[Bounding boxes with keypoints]
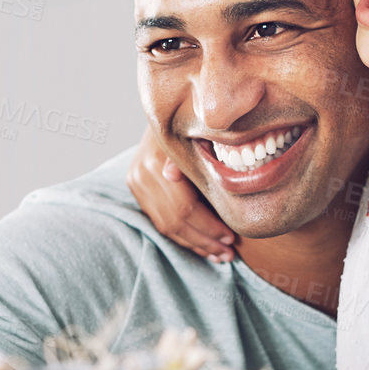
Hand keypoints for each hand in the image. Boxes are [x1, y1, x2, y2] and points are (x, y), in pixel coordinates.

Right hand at [125, 124, 236, 262]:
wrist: (169, 114)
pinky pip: (161, 222)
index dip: (209, 225)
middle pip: (175, 220)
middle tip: (229, 252)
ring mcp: (136, 185)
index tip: (231, 236)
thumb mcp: (195, 137)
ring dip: (196, 244)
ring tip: (220, 255)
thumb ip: (187, 156)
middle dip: (205, 239)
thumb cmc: (193, 126)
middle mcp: (140, 175)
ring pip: (167, 227)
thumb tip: (171, 173)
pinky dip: (184, 237)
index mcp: (154, 163)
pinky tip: (203, 247)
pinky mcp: (138, 192)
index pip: (183, 206)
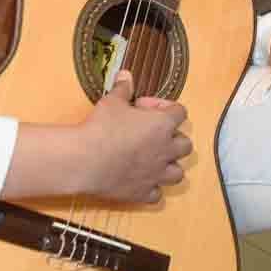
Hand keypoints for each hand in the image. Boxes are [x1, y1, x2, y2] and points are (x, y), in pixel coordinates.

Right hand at [77, 71, 192, 203]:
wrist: (85, 160)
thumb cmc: (101, 127)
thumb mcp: (112, 102)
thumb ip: (123, 88)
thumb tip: (125, 75)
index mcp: (163, 124)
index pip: (180, 111)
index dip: (163, 106)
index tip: (142, 107)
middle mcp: (166, 150)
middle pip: (185, 145)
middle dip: (173, 139)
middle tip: (152, 135)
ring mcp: (157, 174)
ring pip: (178, 173)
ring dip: (168, 166)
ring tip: (152, 161)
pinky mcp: (143, 192)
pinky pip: (157, 195)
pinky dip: (151, 189)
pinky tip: (139, 181)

## Exercise details:
Copy out all the lines of the records that include "thumb".

## Completed exercise:
thumb mcp: (195, 137)
thumb ip: (187, 156)
thumb cmc: (193, 126)
thumb tip: (171, 173)
thumb cmc: (101, 127)
thumb mcp: (112, 102)
thumb ip: (123, 88)
thumb tip: (125, 75)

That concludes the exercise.